Originally posted by audiobomber I chose Auto ISO, the camera chose ISO 100. The K20D can boost the ISO in flash mode, I've seen it. So why didn't it?
I don't know, but it must have thought it wouldn't need to. And indeed, had your subject not been too far away for the flash to reach, and not you not had highly reflective snow right in front of you that cut off the flash prematurely, that exposure probably would have worked just fine.
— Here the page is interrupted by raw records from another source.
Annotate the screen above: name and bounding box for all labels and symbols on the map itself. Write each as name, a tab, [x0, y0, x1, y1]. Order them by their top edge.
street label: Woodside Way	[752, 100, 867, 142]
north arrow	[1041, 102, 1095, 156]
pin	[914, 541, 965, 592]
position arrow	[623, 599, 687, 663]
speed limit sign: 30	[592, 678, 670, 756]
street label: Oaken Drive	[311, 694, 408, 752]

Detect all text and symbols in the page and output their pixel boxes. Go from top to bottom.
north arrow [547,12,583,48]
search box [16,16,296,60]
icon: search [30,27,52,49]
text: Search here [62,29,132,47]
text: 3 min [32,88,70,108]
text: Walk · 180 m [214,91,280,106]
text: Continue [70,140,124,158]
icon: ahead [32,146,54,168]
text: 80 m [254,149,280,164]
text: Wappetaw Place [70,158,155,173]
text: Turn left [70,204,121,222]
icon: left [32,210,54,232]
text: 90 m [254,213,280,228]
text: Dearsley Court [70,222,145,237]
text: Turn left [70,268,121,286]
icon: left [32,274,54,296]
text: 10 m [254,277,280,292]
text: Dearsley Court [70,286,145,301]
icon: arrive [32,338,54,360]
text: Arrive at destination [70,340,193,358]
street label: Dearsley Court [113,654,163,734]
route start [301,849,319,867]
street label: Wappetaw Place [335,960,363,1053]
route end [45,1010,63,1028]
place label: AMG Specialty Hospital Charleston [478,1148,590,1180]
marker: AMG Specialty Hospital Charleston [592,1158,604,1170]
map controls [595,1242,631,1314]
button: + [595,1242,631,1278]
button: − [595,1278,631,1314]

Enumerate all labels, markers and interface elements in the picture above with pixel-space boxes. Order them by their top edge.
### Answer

How do you respond to my observations about the distance of the subject and the reflectivity of the foreground snow? Do you not see how those two factors complicate the situation? If your flash was a laser beam that could have lit the bird only - and was strong enough to do so at the distance you were - then you'd expect good results, sure. But that flash probably reflected off the snow at your feet, which reached the camera sensor and made it say, "woah - too much light! too much light!" - thus cutting down the flash output far too much to reach the bird. The area at your feet that probably caused the bright reflection reflection doesn't show in your picture, so you aren't aware that this happened, but I'm betting if you had taken the same shot with a wide angle lens, you'd see exactly what I'm talking about - bright snow at your feet, getting progressively dimmer as you go further out. And since the flash would was insufficient to illuminate the bird at f/8 even at *full* power, no surprise that you get an underexposed shot in a case where the camera is scraming at the flash to cut down on its output because of the bright reflections in the foreground.
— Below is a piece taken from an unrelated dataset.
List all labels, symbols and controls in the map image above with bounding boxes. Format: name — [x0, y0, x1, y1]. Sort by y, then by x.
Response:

Quote: I wanted the camera to take the same exposure it metered without the flash, but I wanted to add fill flash. Instead it metered way below.
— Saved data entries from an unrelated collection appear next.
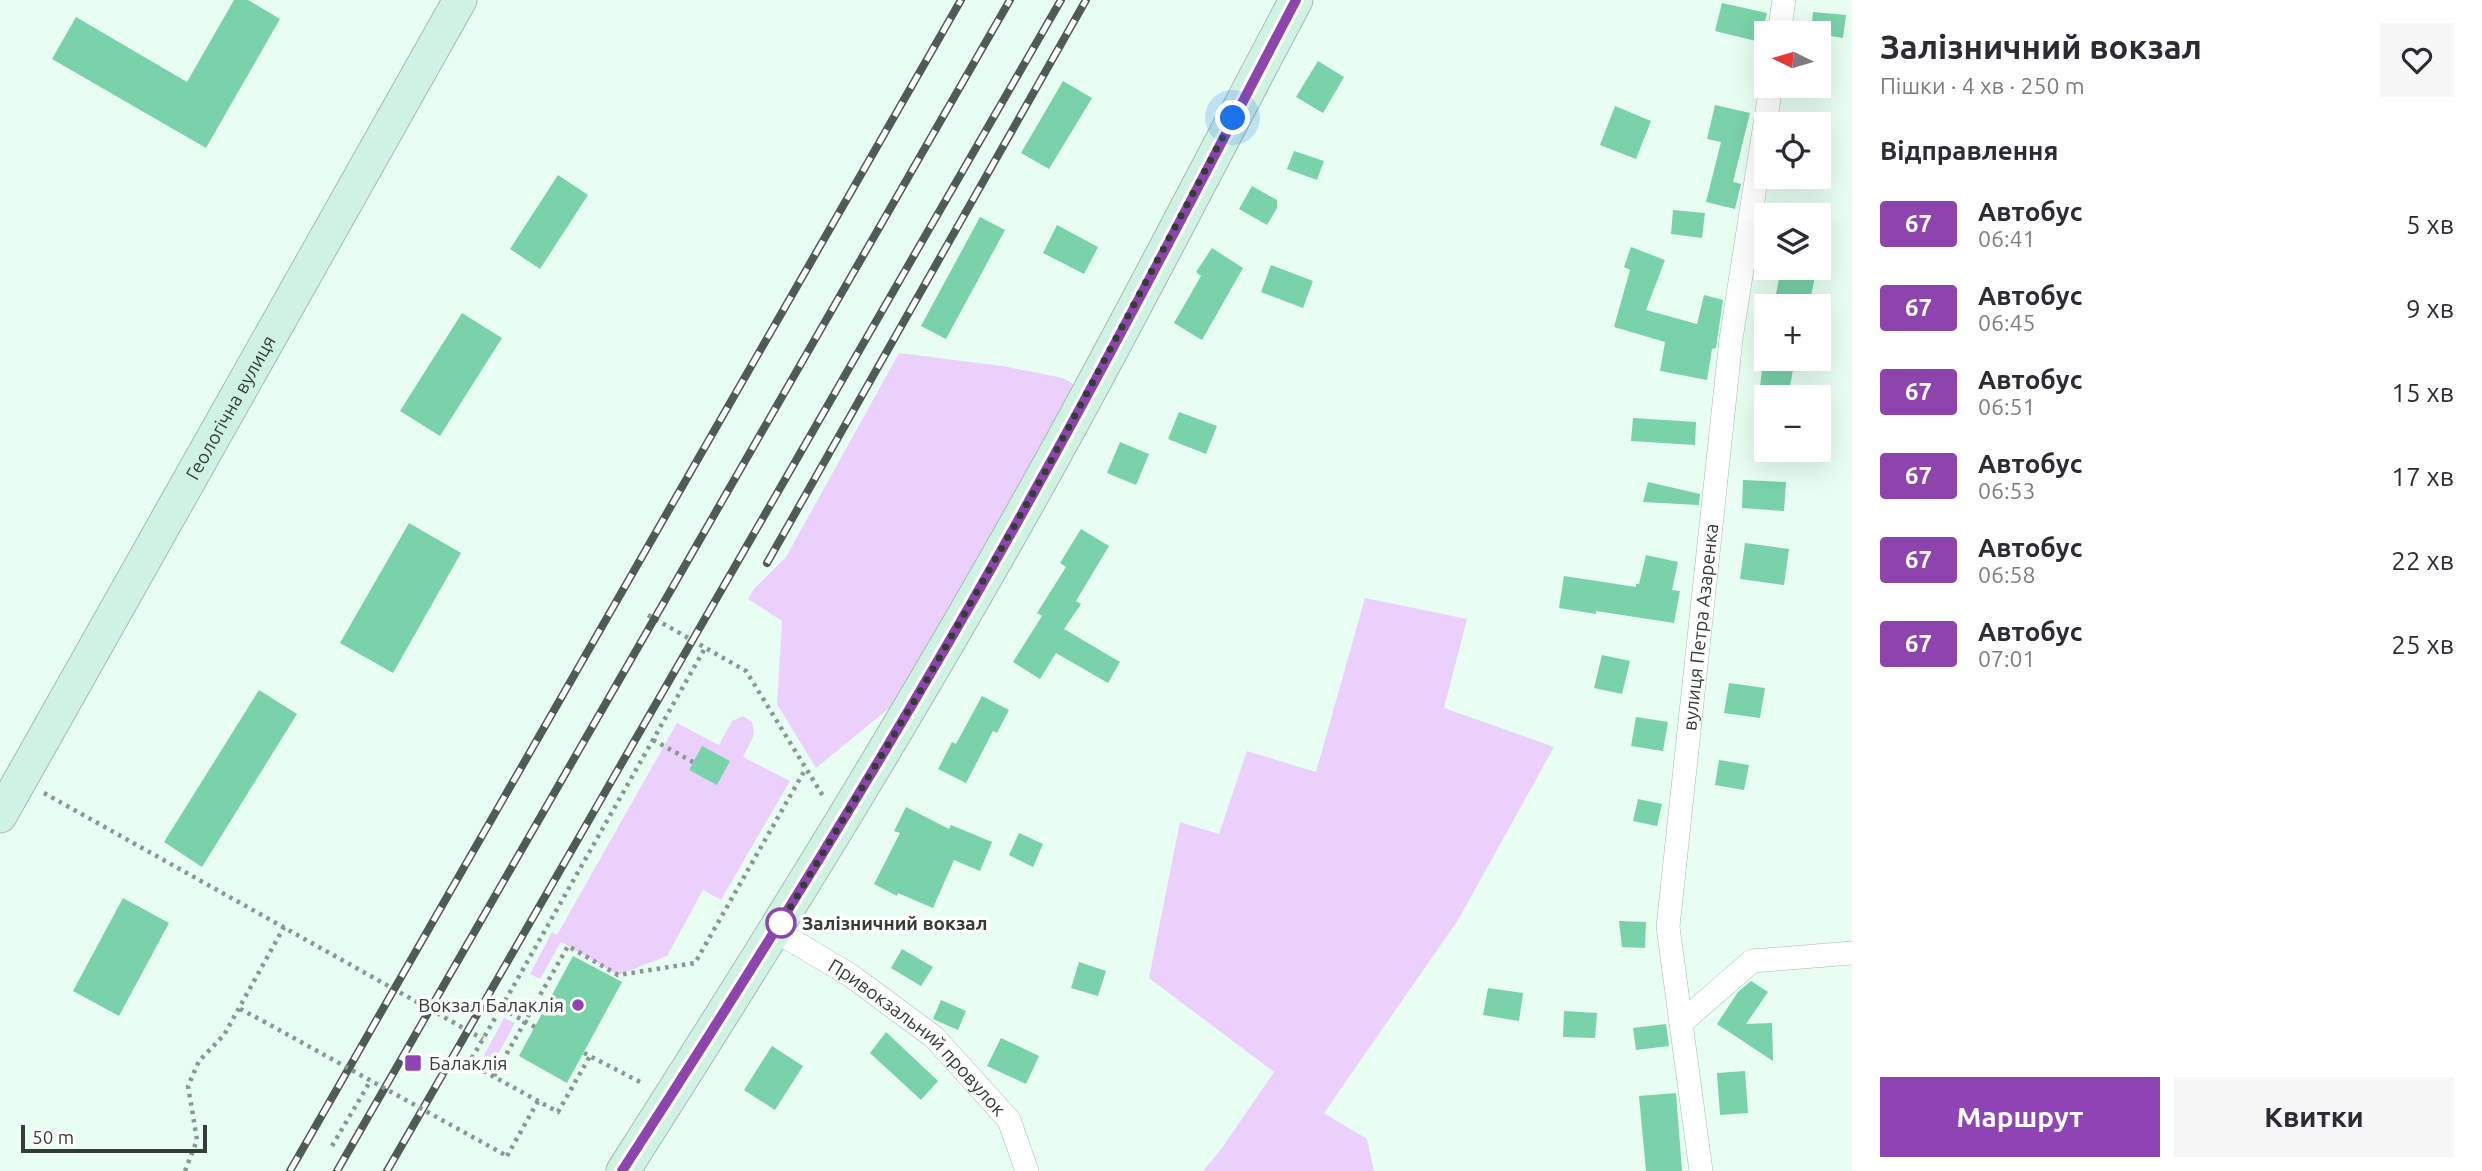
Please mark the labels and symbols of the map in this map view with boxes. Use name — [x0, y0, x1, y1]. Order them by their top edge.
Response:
north arrow — [1754, 21, 1830, 98]
your location — [1215, 100, 1250, 135]
street label: Геологічна вулиця — [181, 331, 280, 483]
street label: вулиця Петра Азаренка — [1678, 522, 1722, 732]
marker: Залізничний вокзал — [766, 908, 796, 938]
place label: Залізничний вокзал — [802, 912, 987, 934]
street label: Привокзальний провулок — [825, 954, 1011, 1120]
place label: Вокзал Балаклія — [418, 994, 564, 1016]
marker: Вокзал Балаклія — [570, 997, 586, 1013]
place label: Балаклія — [429, 1052, 508, 1074]
marker: Балаклія — [403, 1053, 423, 1073]
scale bar — [21, 1122, 206, 1154]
I think my explanation makes perfect sense and probably predicts exactly the results you are seeing, but since I'm not a flash expert, I'll bow out of any further attempts to try to explain *exactly* what was going on, since I don't know for sure. Maybe someone else can explain the exact procedure followed by the camera.
Instead, I'll suggest you look at it a different way. You say you wanted the exposure the same. But you didn't present the same scene, nor did you ask the camera to do the same thing. In the first case, you presented a scene lit by the sun 93 million miles away from every point in the scene and asked the camera to meter off that and set an ISO and shutter speed. That's a straightforward task. In the second you presented a scene that was lit evenly by the sun but also very unevenly by a flash unit about five feet away from the highly reflective foreground but 30 feet from the bird, and asked the camera to not only meter set ISO and shutter speed but also to set the flash output. So you gave it scenes that were lit *very* differently and then asked the camera to do different things, too. I don't find it that surprising that this led to different results.